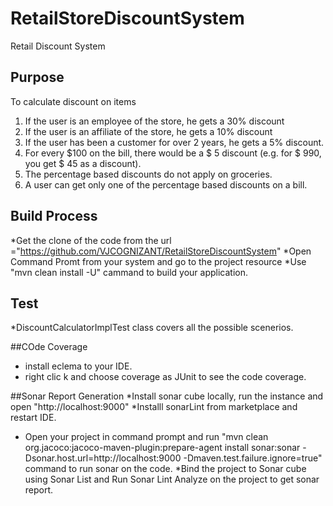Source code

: # RetailStoreDiscountSystem
Retail Discount System

##  Purpose
To calculate discount on items
1. If the user is an employee of the store, he gets a 30% discount
2. If the user is an affiliate of the store, he gets a 10% discount
3. If the user has been a customer for over 2 years, he gets a 5% discount.
4. For every $100 on the bill, there would be a $ 5 discount (e.g. for $ 990, you get $ 45 as a discount).
5. The percentage based discounts do not apply on groceries.
6. A user can get only one of the percentage based discounts on a bill.

##  Build Process
*Get the clone of the code from the url ="https://github.com/VJCOGNIZANT/RetailStoreDiscountSystem"
*Open Command Promt from your system and go to the project resource
*Use "mvn clean install -U" cammand to build your application.

## Test
*DiscountCalculatorImplTest class covers all the possible scenerios.

##COde Coverage
* install eclema to your IDE.
* right clic k and choose coverage as JUnit to see the code coverage.

##Sonar Report Generation
*Install sonar cube locally, run the instance and open "http://localhost:9000"
*Installl sonarLint from marketplace and restart IDE.
* Open your project in command prompt and run "mvn clean org.jacoco:jacoco-maven-plugin:prepare-agent install sonar:sonar -Dsonar.host.url=http://localhost:9000 -Dmaven.test.failure.ignore=true" command to run sonar on the code.
*Bind the project to Sonar cube using Sonar List and Run Sonar Lint Analyze on the project to get sonar report.

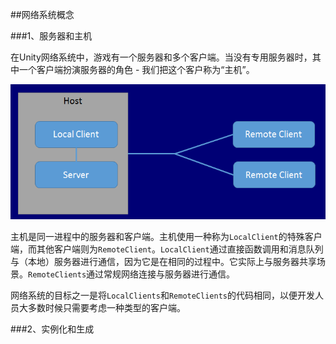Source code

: ##网络系统概念

###1、服务器和主机

在Unity网络系统中，游戏有一个服务器和多个客户端。当没有专用服务器时，其中一个客户端扮演服务器的角色 - 我们把这个客户称为“主机”。

![](/assets/NetworkHost.png)

主机是同一进程中的服务器和客户端。主机使用一种称为`LocalClient`的特殊客户端，而其他客户端则为`RemoteClient`。`LocalClient`通过直接函数调用和消息队列与（本地）服务器进行通信，因为它是在相同的过程中。它实际上与服务器共享场景。`RemoteClients`通过常规网络连接与服务器进行通信。


网络系统的目标之一是将`LocalClients`和`RemoteClients`的代码相同，以便开发人员大多数时候只需要考虑一种类型的客户端。



###2、实例化和生成

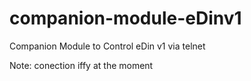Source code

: # companion-module-eDinv1

Companion Module to Control eDin v1 via telnet

Note: conection iffy at the moment 
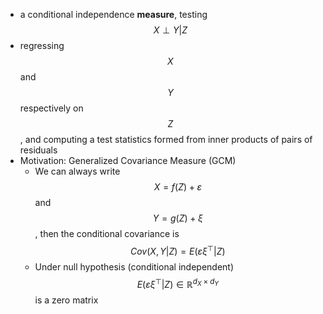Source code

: - a conditional independence **measure**, testing $$X\perp Y\vert Z$$
- regressing $$X$$ and $$Y$$ respectively on $$Z$$, and computing a test statistics formed from inner products of pairs of residuals
- Motivation: Generalized Covariance Measure (GCM)
	- We can always write $$X = f(Z)+\varepsilon$$ and $$Y = g(Z)+\xi$$, then the conditional covariance is $$Cov(X, Y\vert Z) = E(\varepsilon\xi^\top\vert Z)$$
	- Under null hypothesis (conditional independent) $$E(\varepsilon \xi^\top\vert Z) \in \mathbb{R}^{d_X\times d_Y}$$ is a zero matrix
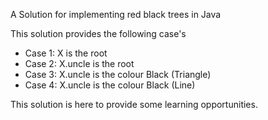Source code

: A Solution for implementing red black trees in Java

This solution provides the following case's

- Case 1: X is the root
- Case 2: X.uncle is the root
- Case 3: X.uncle is the colour Black (Triangle)
- Case 4: X.uncle is the colour Black (Line)

This solution is here to provide some learning opportunities.

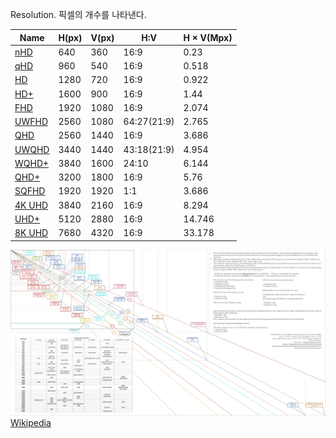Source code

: Resolution.
픽셀의 개수를 나타낸다.

|Name|H(px)|V(px)|H:V|H × V(Mpx)|
|---|---|---|---|---|
|[nHD](https://en.wikipedia.org/wiki/Display_resolution_standards#nHD)|640|360|16:9|0.23|
|[qHD](https://en.wikipedia.org/wiki/Display_resolution_standards#qHD)|960|540|16:9|0.518|
|[HD](https://en.wikipedia.org/wiki/Display_resolution_standards#HD)|1280|720|16:9|0.922|
|[HD+](https://en.wikipedia.org/wiki/Display_resolution_standards#HD+)|1600|900|16:9|1.44|
|[FHD](https://en.wikipedia.org/wiki/Display_resolution_standards#FHD)|1920|1080|16:9|2.074|
|[UWFHD](https://en.wikipedia.org/wiki/Display_resolution_standards#UWFHD)|2560|1080|64:27(21:9)|2.765|
|[QHD](https://en.wikipedia.org/wiki/Display_resolution_standards#QHD)|2560|1440|16:9|3.686|
|[UWQHD](https://en.wikipedia.org/wiki/Display_resolution_standards#UWQHD)|3440|1440|43:18(21:9)|4.954|
|[WQHD+](https://en.wikipedia.org/wiki/Display_resolution_standards#WQHD+)|3840|1600|24:10|6.144|
|[QHD+](https://en.wikipedia.org/wiki/Display_resolution_standards#QHD+)|3200|1800|16:9|5.76|
|[SQFHD](https://en.wikipedia.org/wiki/Display_resolution_standards#SQFHD)|1920|1920|1:1|3.686|
|[4K UHD](https://en.wikipedia.org/wiki/Display_resolution_standards#4K_UHD)|3840|2160|16:9|8.294|
|[UHD+](https://en.wikipedia.org/wiki/Display_resolution_standards#UHD+)|5120|2880|16:9|14.746|
|[8K UHD](https://en.wikipedia.org/wiki/Display_resolution_standards#8K_UHD)|7680|4320|16:9|33.178|

![resolution](resolution.svg)
[Wikipedia](https://en.wikipedia.org/wiki/Display_resolution_standards)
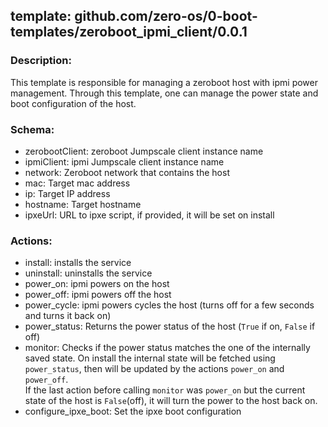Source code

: ## template: github.com/zero-os/0-boot-templates/zeroboot_ipmi_client/0.0.1

### Description:

This template is responsible for managing a zeroboot host with ipmi power management.
Through this template, one can manage the power state and boot configuration of the host.

### Schema:

- zerobootClient: zeroboot Jumpscale client instance name
- ipmiClient: ipmi Jumpscale client instance name
- network: Zeroboot network that contains the host
- mac: Target mac address
- ip: Target IP address
- hostname: Target hostname
- ipxeUrl: URL to ipxe script, if provided, it will be set on install

### Actions:

- install: installs the service
- uninstall: uninstalls the service
- power_on: ipmi powers on the host
- power_off: ipmi powers off the host
- power_cycle: ipmi powers cycles the host (turns off for a few seconds and turns it back on)
- power_status: Returns the power status of the host (`True` if on, `False` if off)
- monitor: Checks if the power status matches the one of the internally saved state. On install the internal state will be fetched using `power_status`, then will be updated by the actions `power_on` and `power_off`.  
If the last action before calling `monitor` was `power_on` but the current state of the host is `False`(off), it will turn the  power to the host back on.
- configure_ipxe_boot: Set the ipxe boot configuration
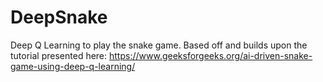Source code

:# DeepSnake
Deep Q Learning to play the snake game. Based off and builds upon the tutorial presented here: https://www.geeksforgeeks.org/ai-driven-snake-game-using-deep-q-learning/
===============
Problem to solve:
Copy word for word the span of the records above that begins at the line with "- Case 2: X.uncle is the root" and ends at the line with "픽셀의 개수를 나타낸다.", including those two lines but not the pictures.

Solution:
- Case 2: X.uncle is the root
- Case 3: X.uncle is the colour Black (Triangle)
- Case 4: X.uncle is the colour Black (Line)

This solution is here to provide some learning opportunities.

Source code

: Resolution.
픽셀의 개수를 나타낸다.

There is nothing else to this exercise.